Por Everton Cardoso*
Assistir à segunda montagem da Companhia de Ópera do Rio Grande do Sul, a Cors, de A Flauta Mágica, é de uma satisfação sem precedentes para quem acompanha a cena local e gosta de espetáculos líricos. Temos visto já há alguns anos, um renascer desse gênero em Porto Alegre. Desde que as orquestras universitárias da região deixaram de ter a presença que tiveram em outros tempos, vínhamos vendo uma redução nas montagens operísticas, mas esse movimento se reverteu com propostas como a da Ospa de levar à cena pelo menos uma ópera por ano e com iniciativas mais pontuais como a da Orquestra do Theatro São Pedro com a estreia de O Engenheiro, de Tim Rescala, há um ano. Ver este grupo recém-formado trazer à cena esta segunda montagem apenas quatro meses depois da ótima apresentação de Cavalleria Rusticana é, pois, um grande motivo para celebrar.

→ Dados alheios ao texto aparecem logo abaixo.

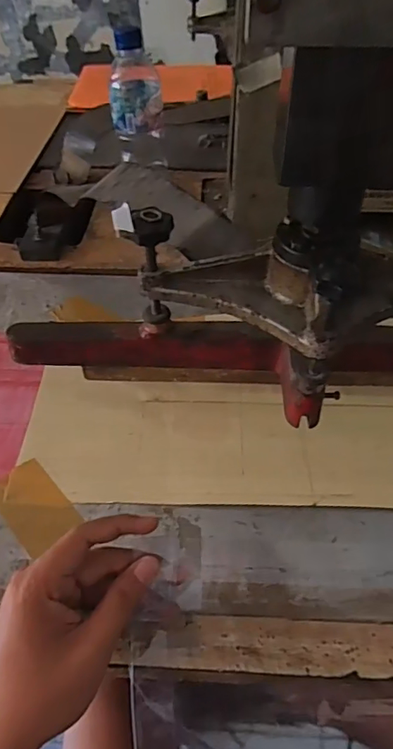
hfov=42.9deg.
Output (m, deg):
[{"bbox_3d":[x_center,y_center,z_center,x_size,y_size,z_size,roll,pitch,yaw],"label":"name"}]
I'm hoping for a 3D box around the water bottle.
[{"bbox_3d":[-0.075,-0.340,0.628,0.064,0.146,0.060,-6,47,-6],"label":"water bottle"}]

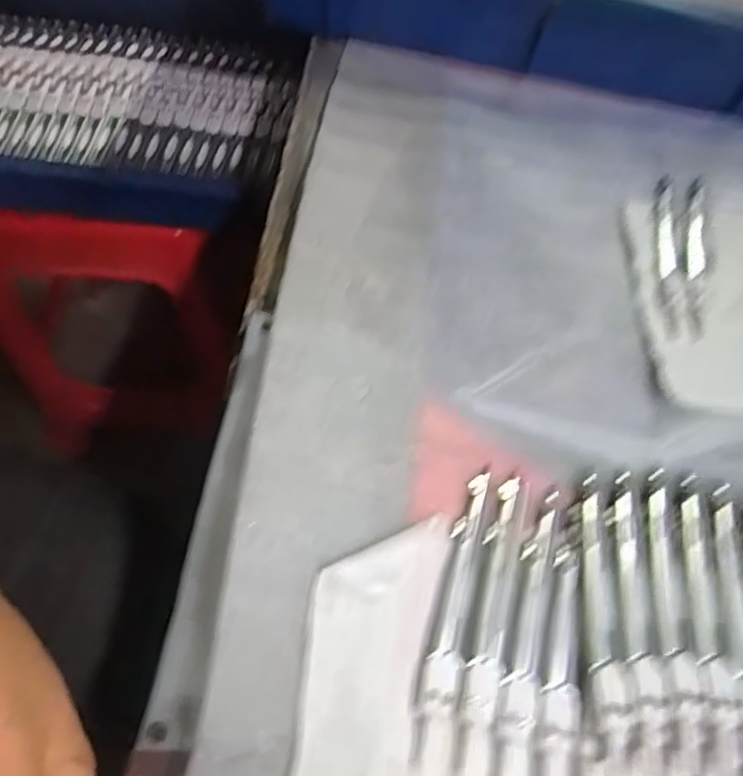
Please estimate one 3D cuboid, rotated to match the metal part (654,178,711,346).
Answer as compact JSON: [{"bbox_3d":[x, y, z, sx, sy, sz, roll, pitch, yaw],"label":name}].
[{"bbox_3d":[0.193,-0.084,0.368,0.033,0.004,0.124,14,61,3],"label":"metal part"}]

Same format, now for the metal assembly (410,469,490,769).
[{"bbox_3d":[0.036,0.092,0.261,0.013,0.007,0.124,16,61,4],"label":"metal assembly"}]

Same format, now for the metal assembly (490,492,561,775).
[{"bbox_3d":[0.068,0.104,0.262,0.014,0.005,0.124,17,62,5],"label":"metal assembly"}]

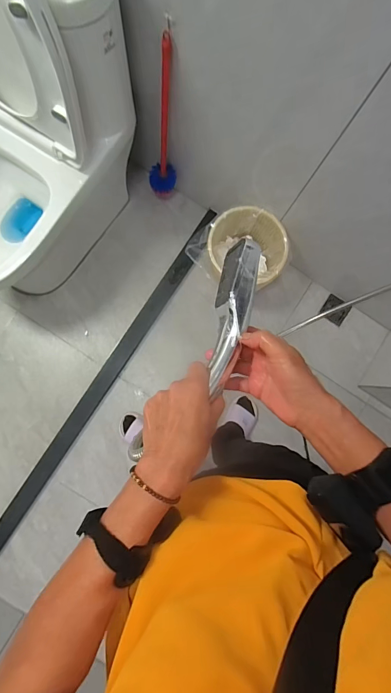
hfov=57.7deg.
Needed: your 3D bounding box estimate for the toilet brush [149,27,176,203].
[{"bbox_3d":[-0.101,-0.587,1.022,0.091,0.580,0.070,-5,86,-4],"label":"toilet brush"}]

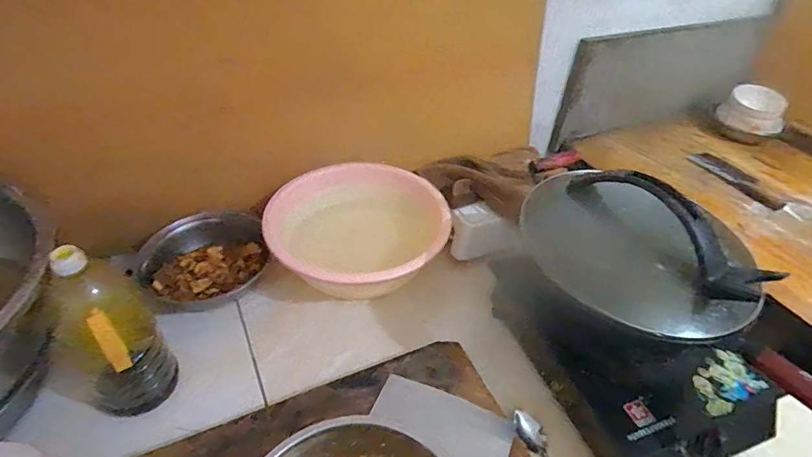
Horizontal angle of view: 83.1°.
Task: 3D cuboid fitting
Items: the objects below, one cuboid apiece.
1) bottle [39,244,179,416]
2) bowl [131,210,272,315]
[{"bbox_3d":[-0.396,0.143,0.595,0.088,0.259,0.117,27,48,24],"label":"bottle"},{"bbox_3d":[-0.367,0.070,0.848,0.220,0.068,0.198,-16,46,-19],"label":"bowl"}]

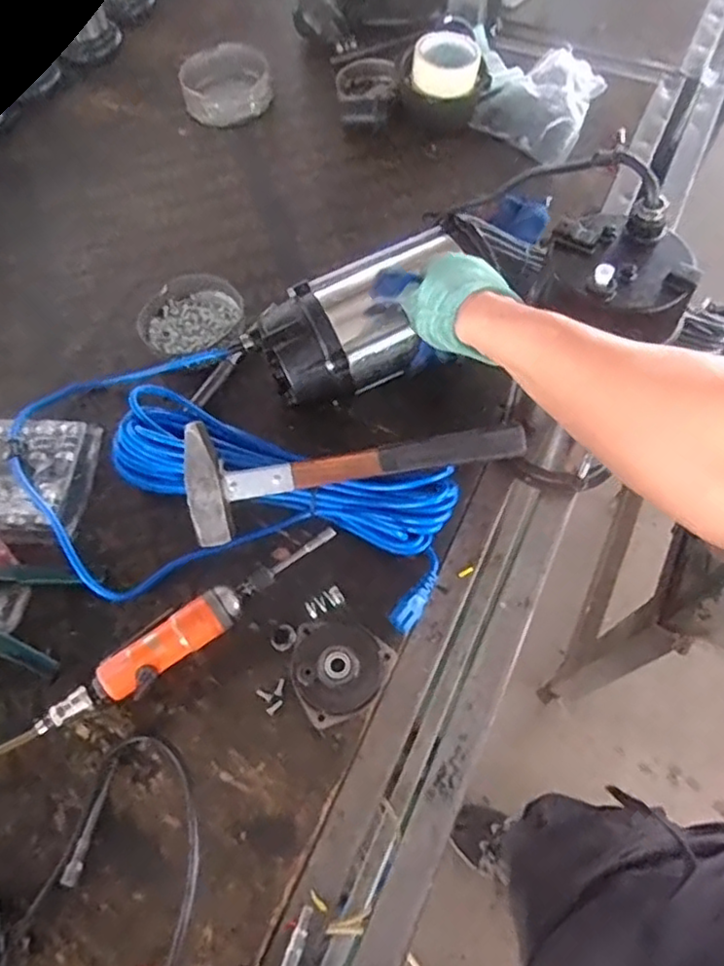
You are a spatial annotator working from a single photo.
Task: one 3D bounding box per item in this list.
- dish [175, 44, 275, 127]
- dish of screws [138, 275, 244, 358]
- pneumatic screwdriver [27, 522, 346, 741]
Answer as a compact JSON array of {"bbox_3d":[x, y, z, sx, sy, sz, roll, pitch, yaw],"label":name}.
[{"bbox_3d":[-0.211,-0.625,1.013,0.144,0.058,0.126,-12,62,-4],"label":"dish"},{"bbox_3d":[-0.209,-0.204,0.797,0.126,0.040,0.120,-1,61,2],"label":"dish of screws"},{"bbox_3d":[-0.158,0.138,0.619,0.311,0.043,0.045,-34,65,-15],"label":"pneumatic screwdriver"}]

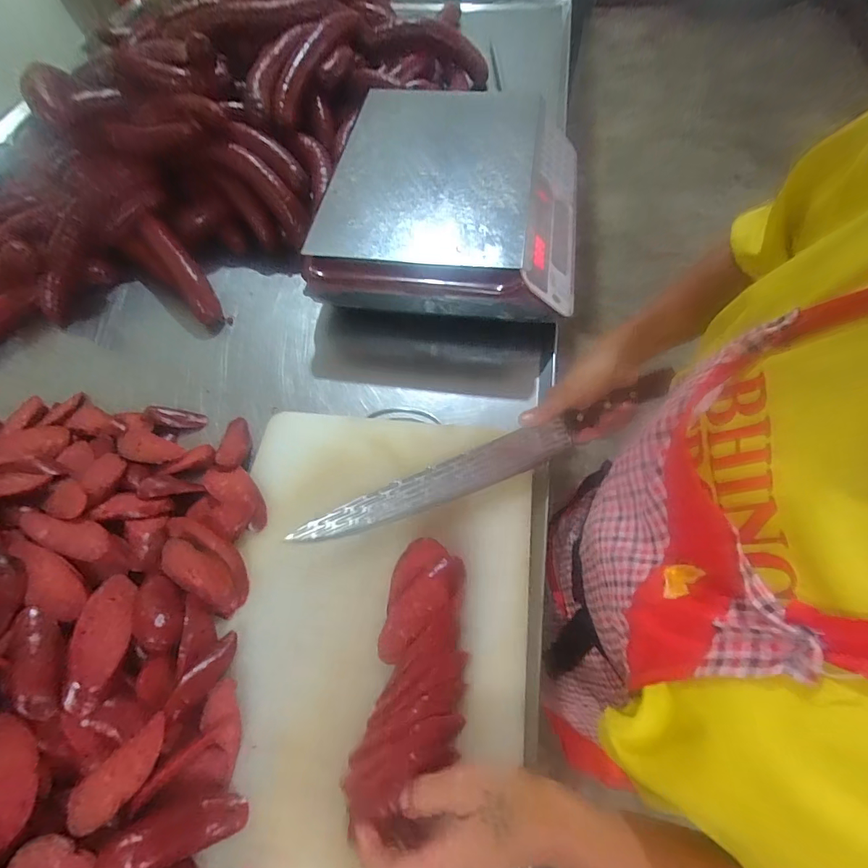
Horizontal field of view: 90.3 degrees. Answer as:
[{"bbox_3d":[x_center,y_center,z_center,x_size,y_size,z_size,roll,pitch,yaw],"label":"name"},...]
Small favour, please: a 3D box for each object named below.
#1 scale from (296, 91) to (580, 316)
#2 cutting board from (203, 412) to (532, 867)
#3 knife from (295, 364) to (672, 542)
[{"bbox_3d":[0.034,-0.325,0.579,0.315,0.088,0.354,7,64,6],"label":"scale"},{"bbox_3d":[-0.059,0.179,0.376,0.274,0.031,0.434,4,66,5],"label":"cutting board"},{"bbox_3d":[0.061,0.023,0.425,0.399,0.026,0.038,-22,66,-6],"label":"knife"}]

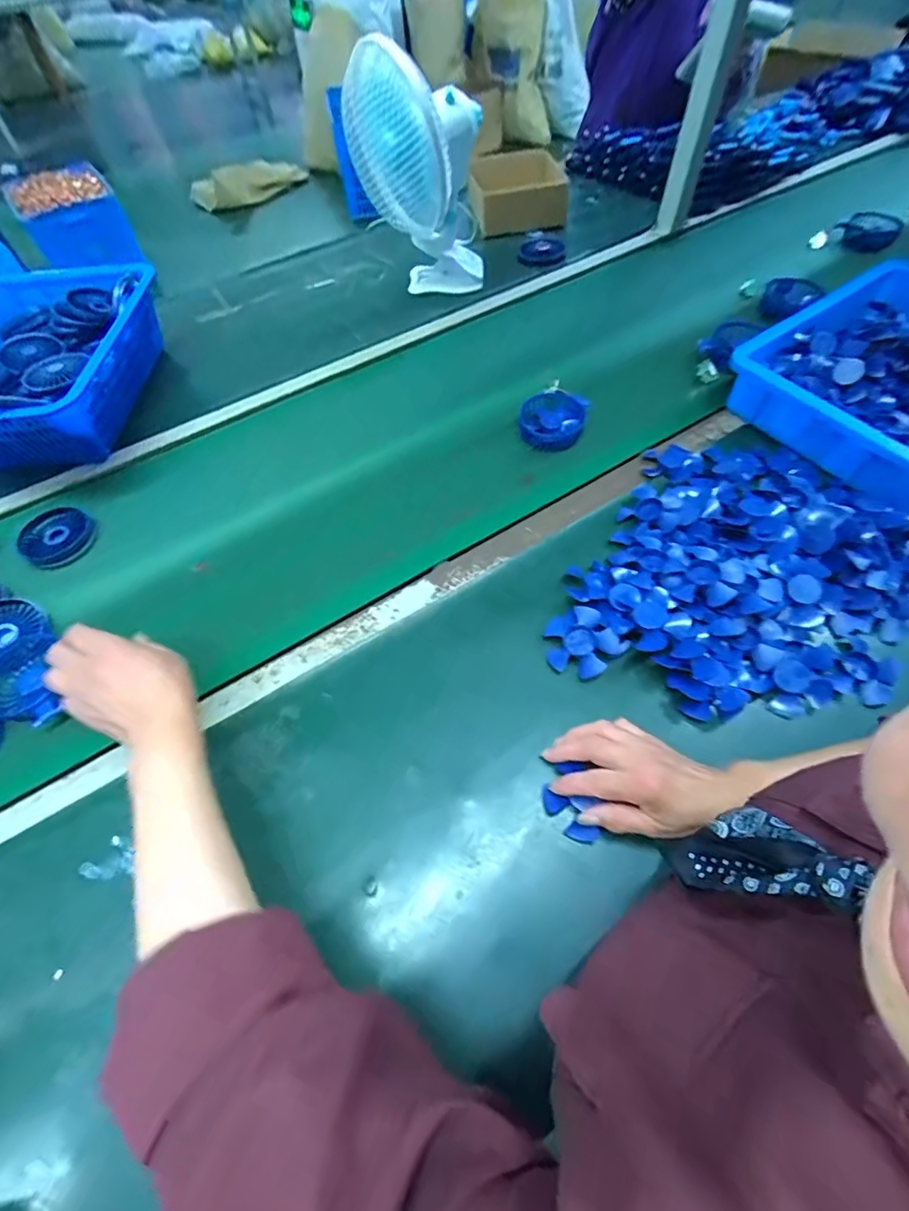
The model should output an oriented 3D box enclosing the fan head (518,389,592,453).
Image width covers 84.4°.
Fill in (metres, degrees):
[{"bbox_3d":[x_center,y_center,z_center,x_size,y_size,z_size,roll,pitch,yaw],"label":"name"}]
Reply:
[{"bbox_3d":[0.137,-0.264,0.700,0.089,0.025,0.108,17,60,14],"label":"fan head"}]

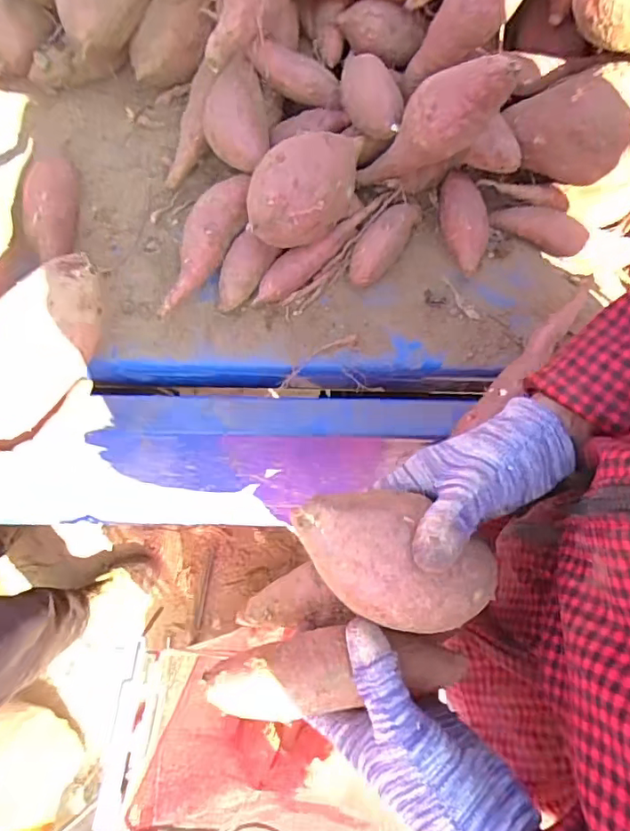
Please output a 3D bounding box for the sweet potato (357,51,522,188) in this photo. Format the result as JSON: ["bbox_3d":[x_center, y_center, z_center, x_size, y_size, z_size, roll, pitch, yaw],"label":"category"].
[{"bbox_3d":[0.092,-0.230,0.433,0.045,0.154,0.038,10,75,-33],"label":"sweet potato"}]

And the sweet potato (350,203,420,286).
[{"bbox_3d":[0.065,-0.162,0.496,0.034,0.037,0.092,32,79,7],"label":"sweet potato"}]

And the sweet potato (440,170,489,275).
[{"bbox_3d":[0.140,-0.182,0.503,0.041,0.031,0.094,-3,77,-1],"label":"sweet potato"}]

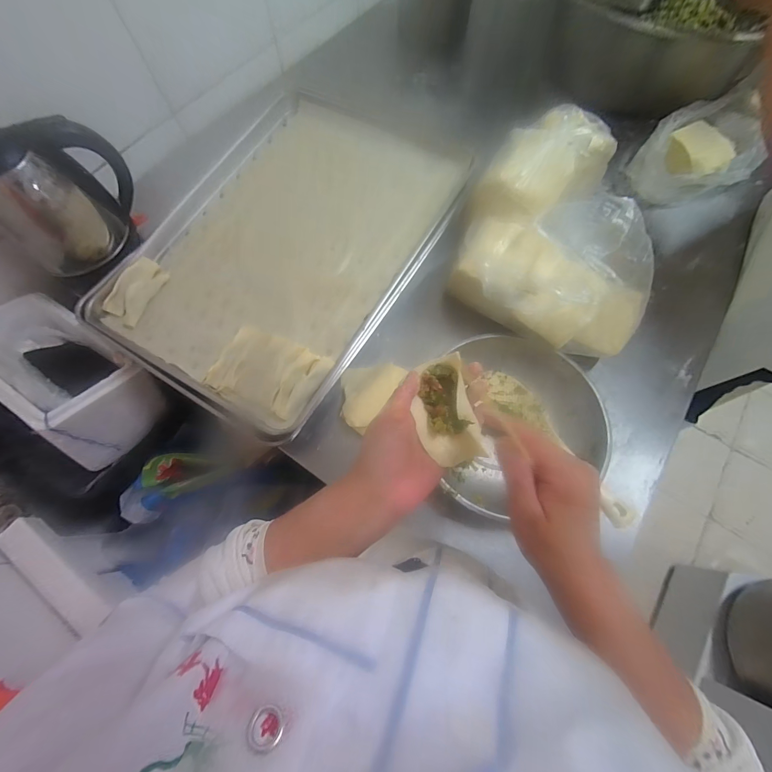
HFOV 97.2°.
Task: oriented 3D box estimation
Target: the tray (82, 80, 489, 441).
[{"bbox_3d":[-0.157,-0.259,0.573,0.440,0.046,0.615,31,74,11],"label":"tray"}]

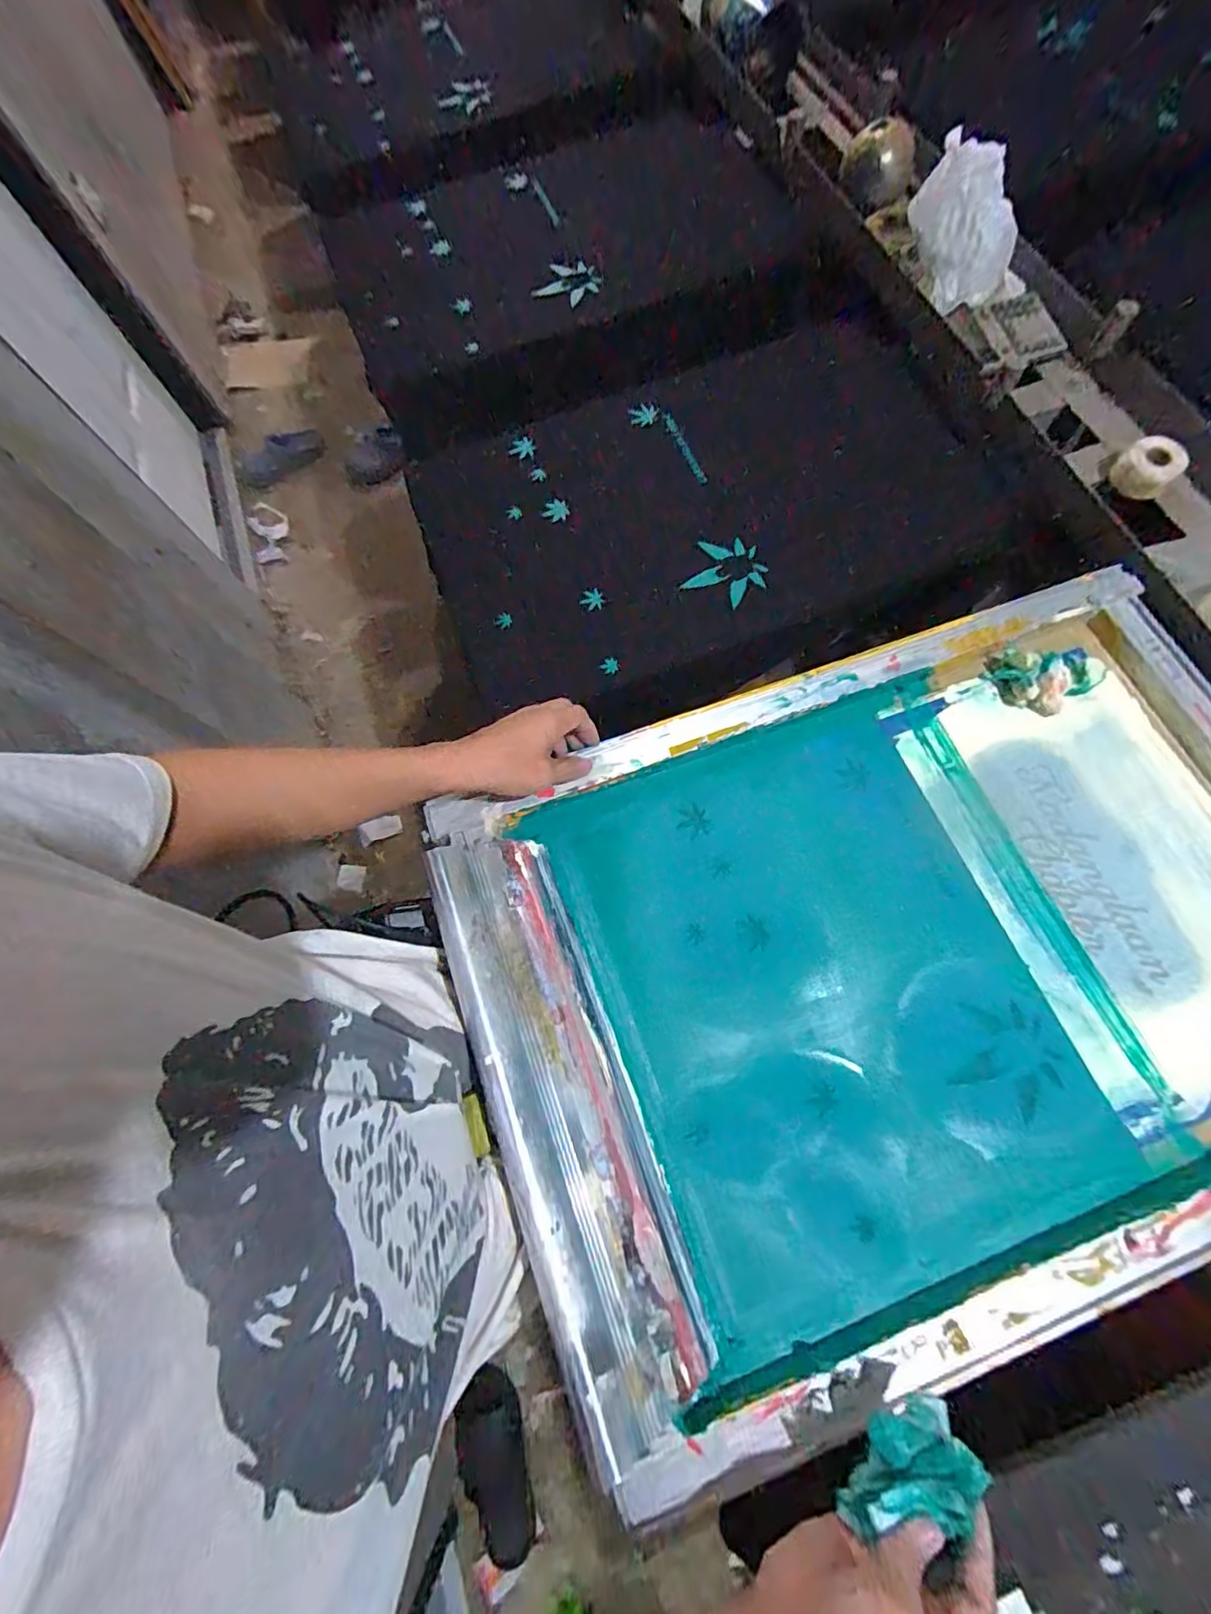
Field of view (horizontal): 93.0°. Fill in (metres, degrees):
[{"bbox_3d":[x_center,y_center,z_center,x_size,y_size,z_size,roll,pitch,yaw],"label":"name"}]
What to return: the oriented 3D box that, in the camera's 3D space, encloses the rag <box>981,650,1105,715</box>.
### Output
[{"bbox_3d":[0.439,-0.139,0.567,0.100,0.033,0.078,-32,73,-6],"label":"rag"}]

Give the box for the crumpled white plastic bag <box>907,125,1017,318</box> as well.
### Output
[{"bbox_3d":[0.434,-0.716,0.708,0.077,0.110,0.140,-33,73,-11],"label":"crumpled white plastic bag"}]

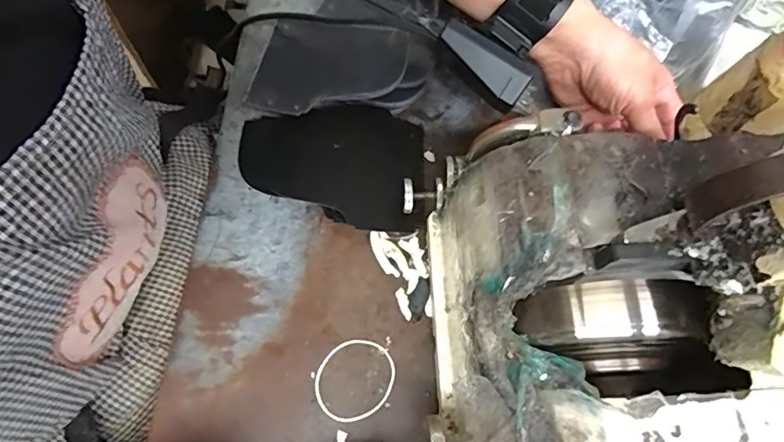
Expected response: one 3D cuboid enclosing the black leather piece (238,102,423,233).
[{"bbox_3d":[-0.047,-0.044,0.392,0.141,0.021,0.102,8,69,0],"label":"black leather piece"}]

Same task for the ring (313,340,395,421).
[{"bbox_3d":[-0.026,0.108,0.343,0.049,0.004,0.057,39,72,11],"label":"ring"}]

A récita, realizada no Theatro São Pedro na última terça-feira (27), teve casa lotada e plateia aplaudindo entusiasmada. Poderia haver mais indícios de que o grupo de cantores e cantoras líricas que se organiza ao redor de uma iniciativa como esta soube entender os anseios e desejos do público porto-alegrense, ávido por noites líricas? Apresentada em uma versão mais curta, sem os recitativos, a montagem deu conta de nos transportar para as aventuras e desventuras de personagens criados no século 18 pelo libretista Emanuel Schikaneder para esta composição de Wolfgang Amadeus Mozart. Trazendo como pano de fundo o embate entre o conhecimento e a ignorância, a obra apresenta dois romances que vão norteando uma trama que pretende contrapor os iniciados no mundo da racionalidade e aqueles que ainda não o descobriram.
A opção do diretor cênico e artístico Carlos Rodriguez, barítono já conhecido, foi por combinar as cenas do elenco com o momento da composição por Mozart, interpretado por Eiko Senda, que executava a música ao piano, e da escrita por Schikaneder, que ganhou vida pelo maestro e compositor Ronel Alberti da Rosa, que contava a história. Alternando momentos mais narrativos com as exibições de canto, fica uma pergunta com relação ao resultado da estrutura: será mesmo preciso que a narração antecipe elementos que, depois, serão apresentados em forma de canto ou encenados? É claro que se pode pensar que um formato assim pode ser bastante didático e comunicar-se mais facilmente com públicos menos habituados à linguagem operística. No entanto, parece relevante deixar certa abertura poética, ou seja, deixar que os trechos musicados sejam os protagonistas, que nos causem as sensações. Afinal, ópera justamente é o drama musicado: a confluência entre palavras, melodia, canto, instrumentação e interpretação cênica é que tem o potencial de nos tocar de modo mais profundo.
O elenco teve desempenho satisfatório. Ao ter escolhido diversos cantores menos conhecidos do público, o diretor explora e referenda justamente o potencial que têm projetos como a Cors: a criação, movimentação e estabelecimento de uma cultura operística regular na cidade, com mais trabalho para os profissionais e mais espetáculos para apreciadores do gênero. O destaque da noite, sem dúvida, fica com Papageno na interpretação do baixo Guilherme Roman. O cômico e intrépido caçador de pássaros divertiu a todos que estávamos lá, sobretudo em duas cenas. A primeira quando, sentado, faz um dueto com Pamina — trazida à cena pela soprano Débora Faustino. Papageno come biscoitos e, ao cantar, exagera nos trejeitos e cospe, arrancando gargalhadas do público. A segunda, ao final da ópera, quando finalmente encontra sua Papagena — a soprano Elisa Lopes — e, com ela, forma uma família com suas quatro Papageninhas. Momentos como esses são para ficar memória e nos fazerem querer ver mais.
Depois desse espetáculo, uma certeza nos resta: a Cors é um movimento de beleza e ânimo únicos e tem potencial de ter uma dimensão ainda maior. A Ospa, nesse sentido, já tem nos dado demonstrações ao reunir instituições e artistas de diversos perfis ao redor de si, como foi o caso de Ospa na Sbornia, concerto de 2018 no qual a orquestra juntou vários artistas e mesmo uma escola de samba para trazer o universo de Tangos e Tragédias.
Depois de duas montagens da Cors acompanhadas pelo piano, surge uma pergunta da qual não podemos escapar, em se tratando de óperas: quando veremos uma montagem da Companhia com orquestra? É claro que se sabe das questões todas de produção e do quanto estes são os primeiros passos desse conjunto recém-formado. Mas seria demais desejar uma rica, completa e variada cena lírica para Porto Alegre? Fica a certeza de que não, já que o que temos visto nos palcos da cidade em montagens de diferentes instituições nos leva a sonhar.